# Mystery Snail advice



## rckstr1253 (Nov 21, 2011)

I don't know if this is the right section for chatiing about mystery snails but I have recently found myself buying a bunch of mystery snails and kind of prefer them over my betta fish, except the one betta I have who is gorgeous and has a great personality, but to me the snails are fun to watch and very easy going. Anyway I was at a pet store near me that had 6 mystery snails of various colors and I bought 4. I was thinking about going back for the last 2 so they had a home but I realized one of them is missing the point of the spiral on their shell.......will this heal or is he doomed? I was thinking about buying him to rehabilitate him if I could.

Also are there really albino mystery snails or are they just a different color foot? The ones I bought labeled albino do have a cool pigmentation to them but a couple I bought today with a darker brown with striped shell have an even more whiter foot with better pigmentation that looks more albino to me than the ones I bought listed as albino.


----------



## LasColinasCichlids (Jan 4, 2011)

rckstr1253 said:


> I don't know if this is the right section for chatiing about mystery snails but I have recently found myself buying a bunch of mystery snails and kind of prefer them over my betta fish, except the one betta I have who is gorgeous and has a great personality, but to me the snails are fun to watch and very easy going. Anyway I was at a pet store near me that had 6 mystery snails of various colors and I bought 4. I was thinking about going back for the last 2 so they had a home but I realized one of them is missing the point of the spiral on their shell.......will this heal or is he doomed? I was thinking about buying him to rehabilitate him if I could.
> 
> Also are there really albino mystery snails or are they just a different color foot? The ones I bought labeled albino do have a cool pigmentation to them but a couple I bought today with a darker brown with striped shell have an even more whiter foot with better pigmentation that looks more albino to me than the ones I bought listed as albino.

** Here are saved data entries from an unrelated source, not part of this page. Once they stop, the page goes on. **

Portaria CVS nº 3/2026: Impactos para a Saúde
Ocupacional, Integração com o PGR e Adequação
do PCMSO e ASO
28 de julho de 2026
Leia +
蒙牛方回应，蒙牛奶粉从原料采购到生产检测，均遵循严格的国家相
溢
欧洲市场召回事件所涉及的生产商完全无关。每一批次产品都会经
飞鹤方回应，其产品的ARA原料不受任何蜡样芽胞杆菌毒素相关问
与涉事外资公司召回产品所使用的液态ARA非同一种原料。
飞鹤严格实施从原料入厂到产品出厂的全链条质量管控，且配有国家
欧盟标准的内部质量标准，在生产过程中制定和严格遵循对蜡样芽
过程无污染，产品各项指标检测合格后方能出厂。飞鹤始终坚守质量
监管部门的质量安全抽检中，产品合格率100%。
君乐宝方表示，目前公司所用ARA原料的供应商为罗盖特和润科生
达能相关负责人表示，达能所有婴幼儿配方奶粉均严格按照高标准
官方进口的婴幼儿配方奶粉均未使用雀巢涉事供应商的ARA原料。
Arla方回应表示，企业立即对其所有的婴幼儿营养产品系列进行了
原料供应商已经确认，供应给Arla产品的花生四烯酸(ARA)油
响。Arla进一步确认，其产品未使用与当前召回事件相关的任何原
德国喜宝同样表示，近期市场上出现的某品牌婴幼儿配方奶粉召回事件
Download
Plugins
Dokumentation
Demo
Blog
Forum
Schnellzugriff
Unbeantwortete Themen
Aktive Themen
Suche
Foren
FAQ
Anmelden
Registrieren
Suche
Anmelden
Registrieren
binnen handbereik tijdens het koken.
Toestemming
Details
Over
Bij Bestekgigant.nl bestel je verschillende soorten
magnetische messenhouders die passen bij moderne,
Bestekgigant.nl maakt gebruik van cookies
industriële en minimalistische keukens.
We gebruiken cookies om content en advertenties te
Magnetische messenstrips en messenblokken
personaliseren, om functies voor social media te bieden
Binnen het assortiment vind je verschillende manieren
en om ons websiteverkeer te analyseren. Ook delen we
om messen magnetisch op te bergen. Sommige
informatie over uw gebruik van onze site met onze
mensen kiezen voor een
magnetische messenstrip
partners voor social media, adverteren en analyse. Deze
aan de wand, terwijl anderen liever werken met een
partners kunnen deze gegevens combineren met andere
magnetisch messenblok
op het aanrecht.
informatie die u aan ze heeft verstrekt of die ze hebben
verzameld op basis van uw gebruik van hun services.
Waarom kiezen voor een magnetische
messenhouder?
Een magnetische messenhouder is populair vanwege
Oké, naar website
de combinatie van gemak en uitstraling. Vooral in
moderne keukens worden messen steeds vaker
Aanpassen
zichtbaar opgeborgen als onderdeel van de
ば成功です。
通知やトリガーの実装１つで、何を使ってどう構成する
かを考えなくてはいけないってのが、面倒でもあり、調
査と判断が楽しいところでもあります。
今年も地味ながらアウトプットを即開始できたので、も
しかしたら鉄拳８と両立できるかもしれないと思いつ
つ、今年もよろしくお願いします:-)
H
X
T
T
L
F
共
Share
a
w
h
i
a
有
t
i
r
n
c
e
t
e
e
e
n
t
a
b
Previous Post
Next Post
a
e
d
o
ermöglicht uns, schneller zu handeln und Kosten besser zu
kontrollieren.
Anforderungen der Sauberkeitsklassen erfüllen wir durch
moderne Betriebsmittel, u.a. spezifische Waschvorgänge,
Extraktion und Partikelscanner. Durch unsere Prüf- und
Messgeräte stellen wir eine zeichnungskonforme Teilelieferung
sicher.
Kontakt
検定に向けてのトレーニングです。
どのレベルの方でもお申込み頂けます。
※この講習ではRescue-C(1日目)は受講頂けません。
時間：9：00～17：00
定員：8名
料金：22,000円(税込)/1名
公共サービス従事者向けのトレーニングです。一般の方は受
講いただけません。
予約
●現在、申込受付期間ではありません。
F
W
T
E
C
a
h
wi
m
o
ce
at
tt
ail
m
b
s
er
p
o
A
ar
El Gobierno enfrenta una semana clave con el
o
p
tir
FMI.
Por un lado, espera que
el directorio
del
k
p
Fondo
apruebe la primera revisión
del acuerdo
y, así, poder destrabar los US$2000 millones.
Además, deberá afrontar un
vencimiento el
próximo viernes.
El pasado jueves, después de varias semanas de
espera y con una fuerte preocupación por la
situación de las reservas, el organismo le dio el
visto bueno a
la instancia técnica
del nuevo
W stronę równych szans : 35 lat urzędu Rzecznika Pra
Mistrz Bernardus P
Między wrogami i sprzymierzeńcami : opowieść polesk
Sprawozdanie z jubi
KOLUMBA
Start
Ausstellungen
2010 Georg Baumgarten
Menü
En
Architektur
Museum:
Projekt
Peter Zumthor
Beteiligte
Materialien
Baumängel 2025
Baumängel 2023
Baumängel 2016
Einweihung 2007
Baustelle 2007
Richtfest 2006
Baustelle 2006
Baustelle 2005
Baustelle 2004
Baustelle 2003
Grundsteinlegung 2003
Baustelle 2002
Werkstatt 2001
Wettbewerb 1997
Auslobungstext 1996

This website should answer all your questions and more... I used it frequently when I was keeping mystery snails. Good luck.

The Apple Snail (Ampullariidae) Website (incase it highlights the name... it is www. applesnail .net)


----------



## rckstr1253 (Nov 21, 2011)

Hey thanks for the info but I dont see much information on what I am looking for.....I did find other information on there that will help me out so I appreciate your help and all......but I still looking for anyone that has breeded mystery snails as of late, that may know the answers to my questions. 

Thanks again! = )


----------